Friday, June 23, 2006

Christian Faith: The Basics, Part 21

In a recent post, I talked about how I once considered myself to be an atheist. I then explained the argument I made against God's existence back in those days:
Science shows us how life came into being and approximately when. Therefore, there is no God.
One doesn't have to be a logician--or a rocket scientist, for that matter--to see that my conclusion didn't follow from my premises. The questions science seeks to answer and often does answer are what I call mechanical questions:
  • What...does the universe look and act like?
  • How...does the universe work?
  • When...might it have come into being?
Those are important questions.

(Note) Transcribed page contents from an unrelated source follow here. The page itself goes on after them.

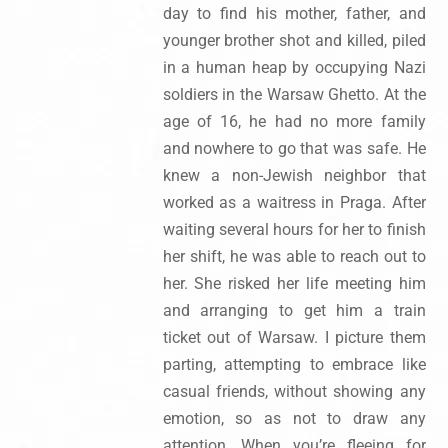
day to find his mother, father, and
younger brother shot and killed, piled
in a human heap by occupying Nazi
soldiers in the Warsaw Ghetto. At the
age of 16, he had no more family
and nowhere to go that was safe. He
knew a non-Jewish neighbor that
worked as a waitress in Praga. After
waiting several hours for her to finish
her shift, he was able to reach out to
her. She risked her life meeting him
and arranging to get him a train
ticket out of Warsaw. I picture them
parting, attempting to embrace like
casual friends, without showing any
emotion, so as not to draw any
attention. When you’re fleeing for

But answering them, even if science one day answers them exhaustively and to everyone's satisfaction, won't answer two other questions:
  • Who...made this universe?
  • Why...does the universe exist and why are we part of it?
After I was exposed to people whose lives were clearly marked by the faith they had in the God they saw in Jesus Christ, I came to believe that my position as an atheist was based on far more nebulous grounds than their Christianity was.

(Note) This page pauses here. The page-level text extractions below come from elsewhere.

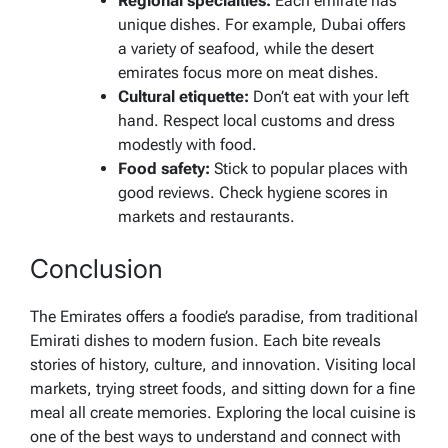
Regional specialties:
Each emirate has
unique dishes. For example, Dubai offers
a variety of seafood, while the desert
emirates focus more on meat dishes.
Cultural etiquette:
Don’t eat with your left
hand. Respect local customs and dress
modestly with food.
Food safety:
Stick to popular places with
good reviews. Check hygiene scores in
markets and restaurants.
Conclusion
The Emirates offers a foodie’s paradise, from traditional
Emirati dishes to modern fusion. Each bite reveals
stories of history, culture, and innovation. Visiting local
markets, trying street foods, and sitting down for a fine
meal all create memories. Exploring the local cuisine is
one of the best ways to understand and connect with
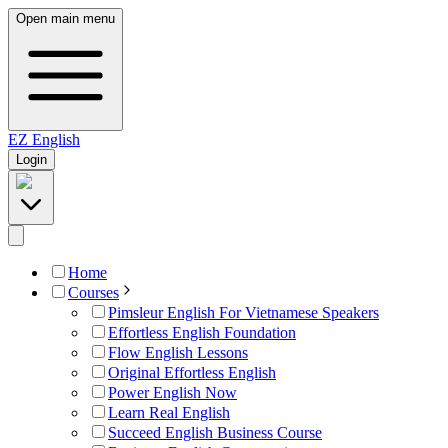
Open main menu
EZ
English
Login
Home
Courses
Pimsleur English For Vietnamese Speakers
Effortless English Foundation
Flow English Lessons
Original Effortless English
Power English Now
Learn Real English
Succeed English Business Course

They could point to a God Who had, over the course of many years revealed Himself to a people--the Jews--and nurtured them to become what Martin Luther called the crib for the Baby Jesus. He, in turn, by His life, death, and resurrection revealed Himself to be God. The Christians I became acquainted with could point to a real God working in the real lives of real people. (See here and here.)

I, on the other hand, could only assert, "All this universe, with all its incredible intricacy just happened." When I saw God working in the lives of the people of what became my church home, the late-Bethlehem Lutheran Church of Columbus, Ohio, my notions of the world being the result of some happy accident emanating from the cosmic ooze became entirely too implausible.

I realized that I couldn't explain where the cosmic ooze came from. It simply stood to reason, as the scientist who led the human genome research team who was cited in that earlier post concluded, that there was a Something or a Someone behind this world of wonders. As I put it in one of my songs:
Every cake must have a baker
Ev'rything made must have a maker
But who is the Maker? The first article of the Apostles' Creed, a confession of faith to which billions of people have subscribed, says that it's the God of the Bible. More specifically, it asserts that it was the First Person of the Triune God, although the other Persons, the Son and the Holy Spirit were involved: God the Father. But was all of this just made up?

No, in fact, I think this God has revealed Himself to us. More on that in the next post in this series.

[Note: By the way, not only did Canadian rocker Bruce Cockburn use the phrase, world of wonders, as the title of a great song, the late Canadian writer, Robertson Davies, wrote a novel of that name. Two other things the two have in common: they're extraordinary artists and both confessing Christians.]